I am math enthusiast who is always trying to expand his knowledge.
Now I have one inquiry about vector calculus:
Is there any “better” or “more reputable” notation for divergence and curl? I have seen two notations:
- For curl, $ \text{curl}(\mathbf{E})$ and $ \nabla \times \mathbf{E}$
- For divergence, $ \text{div}({\mathbf{E}}) $ and $ \nabla \cdot \mathbf{E} $
Both used in various educational videos and textbooks. I have also seen both notations used in Maxwells’ equations. Sometime I have also seen the divergence and curl notations written without brackets, in the form $ \text{div}\mathbf{E} $ and $\text{curl}\mathbf{E} $.
Can we use them interchangeably? On my side, I prefer $ \text{div}(\mathbf{E}) $ and $ \text{curl}(\mathbf{E}) $, but if the dot and cross products are more widely accepted notations them I will use them from that point on.
For example, I have seen Gauss’ law for magnetism and Faraday’s law of induction in the two following ways:
- Gauss’ law for magnetism as $ \text{div}(\mathbf{B}) = 0 $ and as $ \nabla \cdot \mathbf{B} = 0 $
- Faraday’s law of induction as $ \text{curl}(\mathbf{E}) = -\frac{\partial\mathbf{B}}{\partial t} $ and as $\nabla \times \mathbf{E} = -\frac{\partial\mathbf{B}}{\partial t} $
This is another case:
In the YouTube video by 3Blue1Brown about divergence and curl, $ \text{div}(\mathbf{E}) $ and $ \text{curl}(\mathbf{E}) $ are used, while the cross and dot products are used in the Wikipedia article about Maxwells’ equations.
Is it a thing to say that the text notation is used to make the conceptual idea clearer, while the dot and cross products are used in the more professional context?
Also, why is divergence represented as a dot product while curl is a cross product? And why is del (also called nabla) there with the dot and cross product?
Some references are given below:
- This video (Khan Academy – Divergence 1) says that text is the correct way to write it but that the dot product is a mnemonic.
- This article (Wikipedia Page – Divergence) uses them both.
A quotation from the Wikipedia about “Curl (mathematics)” is:
“ The notation curl F is more common in North America. In the rest of the world, particularly in 20th century scientific literature, the alternative notation rot F is traditionally used, which comes from the "rate of rotation" that it represents. To avoid confusion, modern authors tend to use the cross product notation with the del (nabla) operator, as in $ {\displaystyle \nabla \times \mathbf {F} } $ which also reveals the relation between curl (rotor), divergence, and gradient operators.”
—— Curl (mathematics) (5 Feb, 2024)
How is it that I have never heard of $\text{rot}(\mathbf{F})$ in my life despite not being in North America?

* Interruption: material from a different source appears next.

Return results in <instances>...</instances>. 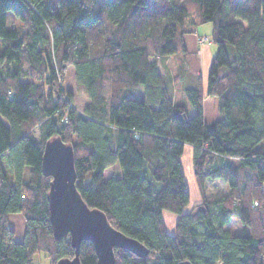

Edit: Looks like both are interchangeable, and the cross and dot products are supposed to remind of the fact that $\nabla \cdot \mathbf{F} = \text{a dot product with nabla which is scalar-valued}$, and that we can similarly think of the curl.
Best Answer
The short answer is, you can use whichever you prefer.
The text notation is perhaps clearer at a conceptual level.
The nabla ($\nabla$) notation serves also as a mnemonic for the formulas involved. In 3D Euclidean space, you can think of $\nabla$ as the "vector"*: $$\left(\frac{\partial}{\partial x}, \frac{\partial}{\partial y}, \frac{\partial}{\partial z}\right)$$ Then the formula for the divergence can be thought of as dot product with $\nabla$, and the formula for curl can be thought of as cross product with $\nabla$, so that's where we get the notations $\nabla \cdot \mathbf{F}$ and $\nabla \times \mathbf{F}$ from.
(*) Of course, this is not a vector of numbers, it's just a mnemonic. But if you want you can even formalize it as a vector of linear operators acting on 3D vector fields.